The second time was the charm for my grandparents, the big baby survived. It was three of them now in the tiny, hot slum apartment during the airless summer of 1924. What could go wrong?
My grandmother’s older brother Uncle Aren intervened, packed up the family’s belongings in his truck and they made the then long trek up to Peekskill, where Aren lived. When this happened exactly is unknown. My uncle, who was fifteen months younger than my father, may have also been a tiny passenger on that trip up the Hudson River, past Sing Sing prison. Aren’s son Eli, freshly expelled from DeWitt Clinton high school shortly before graduation, helped the little family pack up and move.

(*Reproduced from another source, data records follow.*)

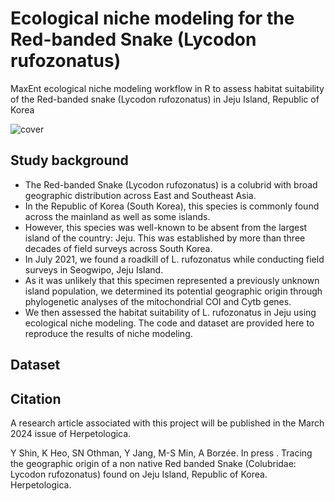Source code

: # Ecological niche modeling for the Red-banded Snake (Lycodon rufozonatus)
MaxEnt ecological niche modeling workflow in R to assess habitat suitability of the Red-banded snake (Lycodon rufozonatus) in Jeju Island, Republic of Korea

![cover](https://github.com/yucheols/Lycodon_ENM_ver2/assets/85914125/06b06949-4ca1-4504-a7c8-0a56e2cf880f)

## Study background
- The Red-banded Snake (Lycodon rufozonatus) is a colubrid with broad geographic distribution across East and Southeast Asia.
- In the Republic of Korea (South Korea), this species is commonly found across the mainland as well as some islands.
- However, this species was well-known to be absent from the largest island of the country: Jeju. This was established by more than three decades of field surveys across South Korea.
- In July 2021, we found a roadkill of L. rufozonatus while conducting field surveys in Seogwipo, Jeju Island.
- As it was unlikely that this specimen represented a previously unknown island population, we determined its potential geographic origin through phylogenetic analyses of the mitochondrial COI and Cytb genes.
- We then assessed the habitat suitability of L. rufozonatus in Jeju using ecological niche modeling. The code and dataset are provided here to reproduce the results of niche modeling.

## Dataset


## Citation
A research article associated with this project will be published in the March 2024 issue of Herpetologica.

Y Shin, K Heo, SN Othman, Y Jang, M-S Min, A Borzée. In press . Tracing the geographic origin of a non native Red
banded Snake (Colubridae: Lycodon rufozonatus) found on Jeju Island, Republic of Korea. Herpetologica.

Aren installed the little family on the second floor of a three story house he owned in Peekskill. Little comes down to us about those first years in Peekskill, except that when Eli moved there around that time he had an altercation with the three Ku Klux Klan member sons of the guy who ran the local hardware store.

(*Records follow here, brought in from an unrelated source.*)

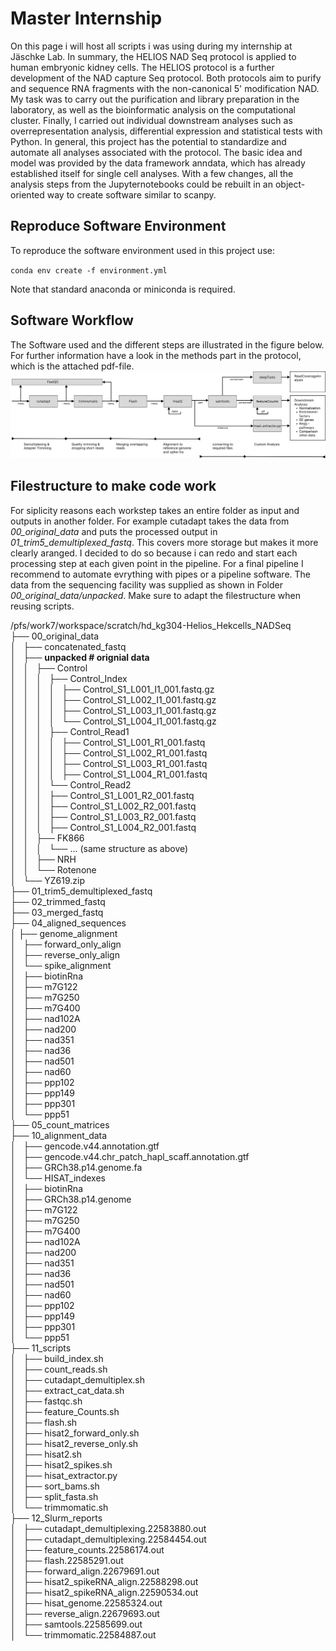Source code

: # Master Internship
On this page i will host all scripts i was using during my internship at Jäschke Lab. In summary, the HELIOS NAD Seq protocol is applied to human embryonic kidney cells. The HELIOS protocol is a further development of the NAD capture Seq protocol. Both protocols aim to purify and sequence RNA fragments with the non-canonical 5' modification NAD. My task was to carry out the purification and library preparation in the laboratory, as well as the bioinformatic analysis on the computational cluster. Finally, I carried out individual downstream analyses such as overrepresentation analysis, differential expression and statistical tests with Python. In general, this project has the potential to standardize and automate all analyses associated with the protocol. The basic idea and model was provided by the data framework anndata, which has already established itself for single cell analyses. With a few changes, all the analysis steps from the Jupyternotebooks could be rebuilt in an object-oriented way to create software similar to scanpy.

## Reproduce Software Environment
To reproduce the software environment used in this project use:

`conda env create -f environment.yml`

Note that standard anaconda or miniconda is required. 

## Software Workflow
The Software used and the different steps are illustrated in the figure below. For further information have a look in the methods part in the protocol, which is the attached pdf-file.  
![Workflow information](./bioinfo_workflow.png)  

## Filestructure to make code work
For siplicity reasons each workstep takes an entire folder as input and outputs in another folder. For example cutadapt takes the data from *00_original_data* and puts the processed output in *01_trim5_demultiplexed_fastq*. This covers more storage but makes it more clearly aranged. I decided to do so because i can redo and start each processing step at each given point in the pipeline. For a final pipeline I recommend to automate evrything with pipes or a pipeline software.
The data from the sequencing facility was supplied as shown in Folder *00_original_data/unpacked*. Make sure to adapt the filestructure when reusing scripts.

/pfs/work7/workspace/scratch/hd_kg304-Helios_Hekcells_NADSeq  
├── 00_original_data  
│   ├── concatenated_fastq  
│   ├── **unpacked # orignial data**  
│   │   ├── Control  
│   │   │   ├── Control_Index  
│   │   │   │   ├── Control_S1_L001_I1_001.fastq.gz  
│   │   │   │   ├── Control_S1_L002_I1_001.fastq.gz  
│   │   │   │   ├── Control_S1_L003_I1_001.fastq.gz  
│   │   │   │   └── Control_S1_L004_I1_001.fastq.gz  
│   │   │   ├── Control_Read1  
│   │   │   │   ├── Control_S1_L001_R1_001.fastq  
│   │   │   │   ├── Control_S1_L002_R1_001.fastq  
│   │   │   │   ├── Control_S1_L003_R1_001.fastq  
│   │   │   │   ├── Control_S1_L004_R1_001.fastq  
│   │   │   └── Control_Read2  
│   │   │       ├── Control_S1_L001_R2_001.fastq  
│   │   │       ├── Control_S1_L002_R2_001.fastq  
│   │   │       ├── Control_S1_L003_R2_001.fastq  
│   │   │       ├── Control_S1_L004_R2_001.fastq  
│   │   ├── FK866  
│   │   │   └── ... (same structure as above)  
│   │   ├── NRH  
│   │   └── Rotenone  
│   └── YZ619.zip  
├── 01_trim5_demultiplexed_fastq  
├── 02_trimmed_fastq  
├── 03_merged_fastq  
├── 04_aligned_sequences  
│   ├── genome_alignment  
│   ├── forward_only_align  
│   ├── reverse_only_align  
│   └── spike_alignment  
│       ├── biotinRna  
│       ├── m7G122  
│       ├── m7G250  
│       ├── m7G400  
│       ├── nad102A  
│       ├── nad200  
│       ├── nad351  
│       ├── nad36  
│       ├── nad501  
│       ├── nad60  
│       ├── ppp102  
│       ├── ppp149  
│       ├── ppp301  
│       └── ppp51  
├── 05_count_matrices  
├── 10_alignment_data  
│   ├── gencode.v44.annotation.gtf  
│   ├── gencode.v44.chr_patch_hapl_scaff.annotation.gtf  
│   ├── GRCh38.p14.genome.fa  
│   └── HISAT_indexes  
│       ├── biotinRna  
│       ├── GRCh38.p14.genome  
│       ├── m7G122  
│       ├── m7G250  
│       ├── m7G400  
│       ├── nad102A  
│       ├── nad200  
│       ├── nad351  
│       ├── nad36  
│       ├── nad501  
│       ├── nad60  
│       ├── ppp102  
│       ├── ppp149  
│       ├── ppp301  
│       └── ppp51  
├── 11_scripts  
│   ├── build_index.sh  
│   ├── count_reads.sh  
│   ├── cutadapt_demultiplex.sh  
│   ├── extract_cat_data.sh  
│   ├── fastqc.sh  
│   ├── feature_Counts.sh  
│   ├── flash.sh  
│   ├── hisat2_forward_only.sh  
│   ├── hisat2_reverse_only.sh  
│   ├── hisat2.sh  
│   ├── hisat2_spikes.sh  
│   ├── hisat_extractor.py  
│   ├── sort_bams.sh  
│   ├── split_fasta.sh  
│   └── trimmomatic.sh  
├── 12_Slurm_reports  
│   ├── cutadapt_demultiplexing.22583880.out  
│   ├── cutadapt_demultiplexing.22584454.out  
│   ├── feature_counts.22586174.out  
│   ├── flash.22585291.out  
│   ├── forward_align.22679691.out  
│   ├── hisat2_spikeRNA_align.22588298.out  
│   ├── hisat2_spikeRNA_align.22590534.out  
│   ├── hisat_genome.22585324.out  
│   ├── reverse_align.22679693.out  
│   ├── samtools.22585699.out  
│   └── trimmomatic.22584887.out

“So you’re the new kyke from New York City,” Eli said they greeted him, blocking his way on the sidewalk in front of their store. “I dropped the biggest one, stepped over him and said ‘Eli Gleiberman, nice to meet you guys’. They didn’t bother me after that.”

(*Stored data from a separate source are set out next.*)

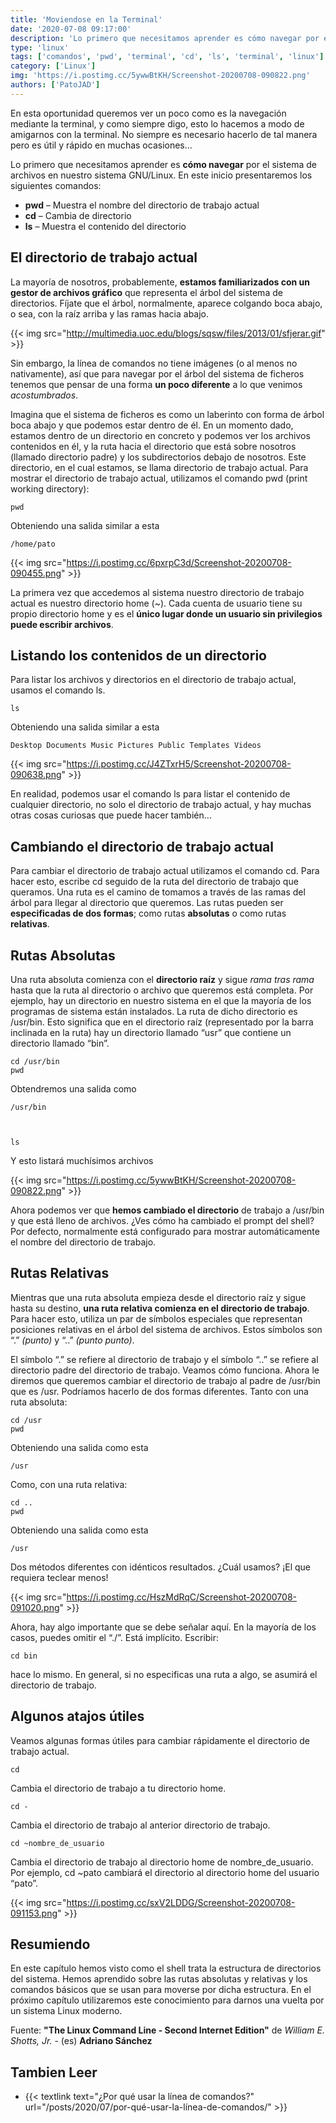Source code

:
 ```yaml
---
title: 'Moviendose en la Terminal'
date: '2020-07-08 09:17:00'
description: 'Lo primero que necesitamos aprender es cómo navegar por el sistema de archivos en nuestro sistema GNU/Linux.'
type: 'linux'
tags: ['comandos', 'pwd', 'terminal', 'cd', 'ls', 'terminal', 'linux']
category: ['Linux']
img: 'https://i.postimg.cc/5ywwBtKH/Screenshot-20200708-090822.png'
authors: ['PatoJAD']
---
```


En esta oportunidad queremos ver un poco como es la navegación mediante la terminal, y como siempre digo, esto lo hacemos a modo de amigarnos con la terminal. No siempre es necesario hacerlo de tal manera pero es útil y rápido en muchas ocasiones...

Lo primero que necesitamos aprender es **cómo navegar** por el sistema de archivos en nuestro sistema GNU/Linux. En este inicio presentaremos los siguientes comandos:

-   **pwd** – Muestra el nombre del directorio de trabajo actual
-   **cd** – Cambia de directorio
-   **ls** – Muestra el contenido del directorio

## El directorio de trabajo actual

La mayoría de nosotros, probablemente, **estamos familiarizados con un gestor de archivos gráfico** que representa el árbol del sistema de directorios. Fíjate que el árbol, normalmente, aparece colgando boca abajo, o sea, con la raíz arriba y las ramas hacia abajo.

{{< img src="http://multimedia.uoc.edu/blogs/sqsw/files/2013/01/sfjerar.gif" >}}

Sin embargo, la línea de comandos no tiene imágenes (o al menos no nativamente), así que para navegar por el árbol del sistema de ficheros tenemos que pensar de una forma **un poco diferente** a lo que venimos _acostumbrados_.

Imagina que el sistema de ficheros es como un laberinto con forma de árbol boca abajo y que podemos estar dentro de él. En un momento dado, estamos dentro de un directorio en concreto y podemos ver los archivos contenidos en él, y la ruta hacia el directorio que está sobre nosotros (llamado directorio padre) y los subdirectorios debajo de nosotros. Este directorio, en el cual estamos, se llama directorio de trabajo actual. Para mostrar el directorio de trabajo actual, utilizamos el comando pwd (print working directory):

    pwd

Obteniendo una salida similar a esta

    /home/pato

{{< img src="https://i.postimg.cc/6pxrpC3d/Screenshot-20200708-090455.png" >}}

La primera vez que accedemos al sistema nuestro directorio de trabajo actual es nuestro directorio home (~). Cada cuenta de usuario tiene su propio directorio home y es el **único lugar donde un usuario sin privilegios puede escribir archivos**.

## Listando los contenidos de un directorio

Para listar los archivos y directorios en el directorio de trabajo actual, usamos el comando ls.

    ls

Obteniendo una salida similar a esta

    Desktop Documents Music Pictures Public Templates Videos

{{< img src="https://i.postimg.cc/J4ZTxrH5/Screenshot-20200708-090638.png" >}}

En realidad, podemos usar el comando ls para listar el contenido de cualquier directorio, no solo el directorio de trabajo actual, y hay muchas otras cosas curiosas que puede hacer también…

## Cambiando el directorio de trabajo actual

Para cambiar el directorio de trabajo actual utilizamos el comando cd. Para hacer esto, escribe cd seguido de la ruta del directorio de trabajo que queramos. Una ruta es el camino de tomamos a través de las ramas del árbol para llegar al directorio que queremos. Las rutas pueden ser **especificadas de dos formas**; como rutas **absolutas** o como rutas **relativas**.

## Rutas Absolutas

Una ruta absoluta comienza con el **directorio raíz** y sigue _rama tras rama_ hasta que la ruta al directorio o archivo que queremos está completa. Por ejemplo, hay un directorio en nuestro sistema en el que la mayoría de los programas de sistema están instalados. La ruta de dicho directorio es /usr/bin. Esto significa que en el directorio raíz (representado por la barra inclinada en la ruta) hay un directorio llamado “usr” que contiene un directorio llamado “bin”.

    cd /usr/bin
    pwd

Obtendremos una salida como

    /usr/bin



    ls

Y esto listará muchísimos archivos

{{< img src="https://i.postimg.cc/5ywwBtKH/Screenshot-20200708-090822.png" >}}

Ahora podemos ver que **hemos cambiado el directorio** de trabajo a /usr/bin y que está lleno de archivos. ¿Ves cómo ha cambiado el prompt del shell? Por defecto, normalmente está configurado para mostrar automáticamente el nombre del directorio de trabajo.

## Rutas Relativas

Mientras que una ruta absoluta empieza desde el directorio raíz y sigue hasta su destino, **una ruta relativa comienza en el directorio de trabajo**. Para hacer esto, utiliza un par de símbolos especiales que representan posiciones relativas en el árbol del sistema de archivos. Estos símbolos son “.” _(punto)_ y “..” _(punto punto)_.

El símbolo “.” se refiere al directorio de trabajo y el símbolo “..” se refiere al directorio padre del directorio de trabajo. Veamos cómo funciona. Ahora le diremos que queremos cambiar el directorio de trabajo al padre de /usr/bin que es /usr. Podríamos hacerlo de dos formas diferentes. Tanto con una ruta absoluta:

    cd /usr
    pwd

Obteniendo una salida como esta

    /usr

Como, con una ruta relativa:

    cd ..
    pwd

Obteniendo una salida como esta

    /usr

Dos métodos diferentes con idénticos resultados. ¿Cuál usamos? ¡El que requiera teclear menos!

{{< img src="https://i.postimg.cc/HszMdRqC/Screenshot-20200708-091020.png" >}}

Ahora, hay algo importante que se debe señalar aquí. En la mayoría de los casos, puedes omitir el “./”. Está implícito. Escribir:

    cd bin

hace lo mismo. En general, si no especificas una ruta a algo, se asumirá el directorio de trabajo.

## Algunos atajos útiles

Veamos algunas formas útiles para cambiar rápidamente el directorio de trabajo actual.

    cd

Cambia el directorio de trabajo a tu directorio home.

    cd -

Cambia el directorio de trabajo al anterior directorio de trabajo.

    cd ~nombre_de_usuario

Cambia el directorio de trabajo al directorio home de nombre_de_usuario. Por ejemplo, cd ~pato cambiará el directorio al directorio home del usuario “pato”.

{{< img src="https://i.postimg.cc/sxV2LDDG/Screenshot-20200708-091153.png" >}}

## Resumiendo

En este capítulo hemos visto como el shell trata la estructura de directorios del sistema. Hemos aprendido sobre las rutas absolutas y relativas y los comandos básicos que se usan para moverse por dicha estructura. En el próximo capítulo utilizaremos este conocimiento para darnos una vuelta por un sistema Linux moderno.

Fuente: **"The Linux Command Line - Second Internet Edition"** de _William E. Shotts, Jr._ - (es) **Adriano Sánchez**

## Tambien Leer

-   {{< textlink text="¿Por qué usar la línea de comandos?" url="/posts/2020/07/por-qué-usar-la-línea-de-comandos/" >}}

“Eli’s full of shit! He’s a completely unreliable narrator and a notorious reviser of history” my father always insisted, particularly after I began visiting Eli regularly. Maybe so, but many of his stories had the ring of truth. Eli was menacing and physically formidable even at 85.
What we can establish, with simple arithmetic, is that my father started school just as the Depression was kicking off. In September 1929 the boy was five. His school career didn’t start off well since he didn’t speak any English and he was legally blind. Outside of that, he probably had a pretty normal adjustment to school. Here is a picture of him, one of very few from his childhood, that was taken during his early school years. That’s dad in the middle.
“Who’s that kid on the left?” I asked my uncle, sometime after my father’s funeral.
“That’s Henry,” he said immediately. Henry moved away from Peekskill shortly after the picture was taken, my uncle said, and does not figure further in my father’s story.
We note that young Irv is still not wearing glasses. He’s smiling, looking at the camera, seemingly everything is fine. He’s affectionately draping his arms over his friend and his little brother. All appears right in the world at that moment, during that literal snapshot of time. It’s probably fine.